The People’s Budget also tackles climate change head-on with a carbon tax that makes polluters pay for the clean economy transition and rebates 25 percent of carbon tax revenue back to energy-burdened low-income households. The carbon tax will generate approximately $760 billion over 10 years, in addition to the revenue spent on rebates.  It should be noted that while highly targeted rebates may be necessary to offset transitionally higher energy costs for some households, direct investment of a large share of the carbon revenue in energy efficiency and clean energy projects in low-income communities could bring greater and longer-term benefits by creating good jobs, generating substantial energy savings, and improving community health, while also accelerating emissions reductions. The People’s Budget should place more emphasis on investing carbon pricing revenue directly in low-income communities that need investment the most. A highly-targeted, investment-centered approach is already getting traction at the state level, led by strong multi-sectoral, multi-racial coalitions like NY Renews.

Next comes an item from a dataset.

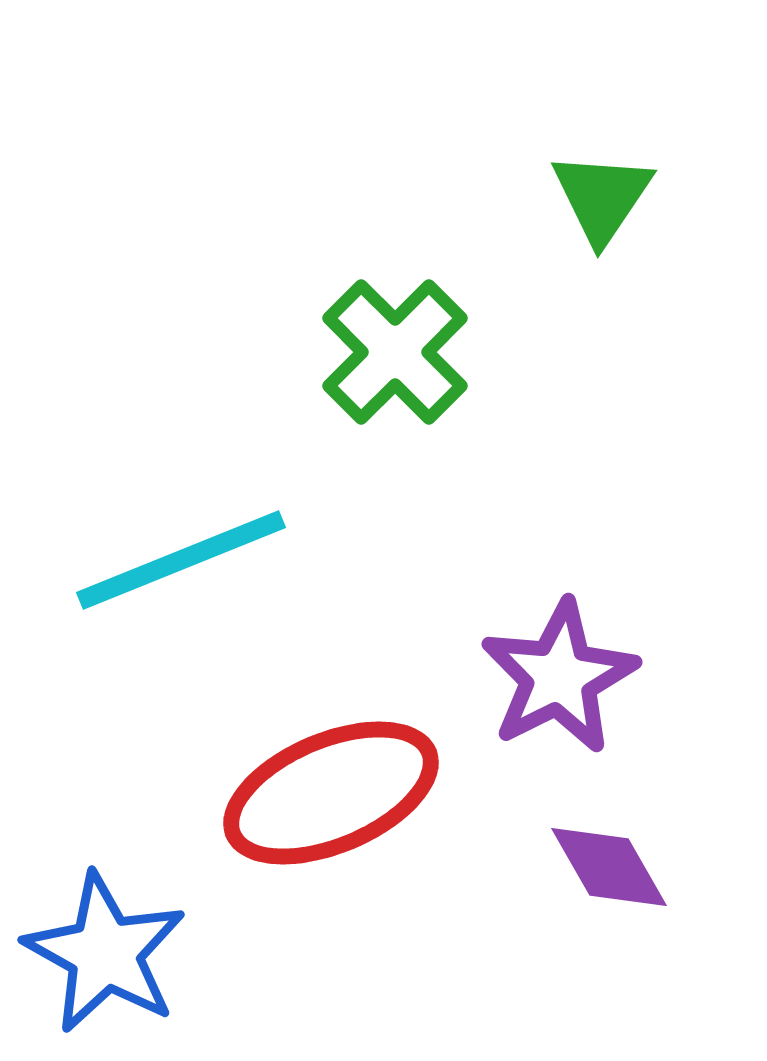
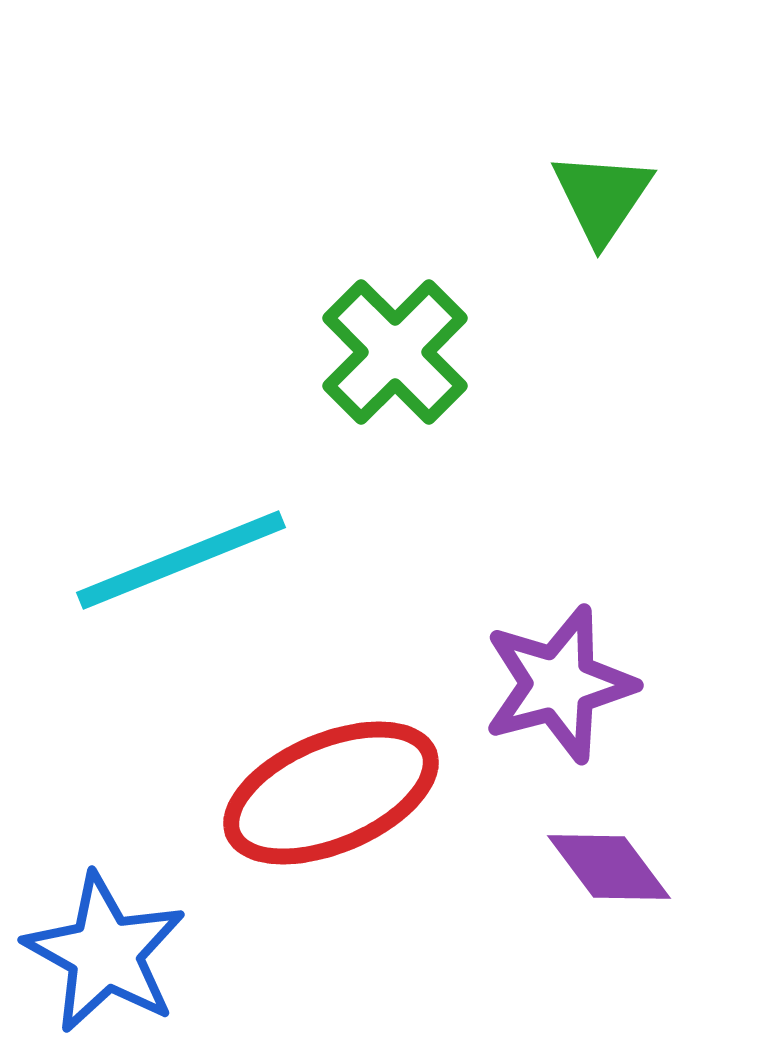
purple star: moved 7 px down; rotated 12 degrees clockwise
purple diamond: rotated 7 degrees counterclockwise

The People’s Budget stands in polar opposition to President Trump’s proposed budgetary assault on environmental protection and climate policy, which is centered on a $2.6 billion, 31 percent cut to the Environmental Protection Agency. Such a drastic cut in funding and the resulting decimation of EPA staff—by one-fifth—will effectively destroy many of the EPA’s most important functions. Among other specifics, Trump proposes to eliminate funding for the implementation of President Obama’s Clean Power Plan, effectively killing the plan without having to legally repeal it, which he is also attempting to do. Other targeted cuts—to the Agency’s radon program, to the Great Lakes Restoration Initiative, and to the Office of Chemical Safety and Pollution Prevention, will do great harm to public health. Overall, even larger impacts will be felt as major environmental statutes such as the Clean Air Act are rendered virtually unenforceable, effectively repealing the laws.

The malign insanity of Trump’s assault on the EPA is underscored by the very effectiveness of our major environmental laws. The Clean Air Act may be the most cost-effective policy in U.S. history, generating approximately $2 trillion in health and other benefits between 1990 and 2020, with compliance costs amounting to only about $65 billion over the same period. The fact that Trump’s proposed environmental cuts are nearly 9 times greater than those proposed by the Republicans in Congress last year further underscores the madness of Trump’s crusade against environmental protection. Fortunately, we have the People’s Budget to give us some light at the end of the tunnel, however far away that light may seem right now.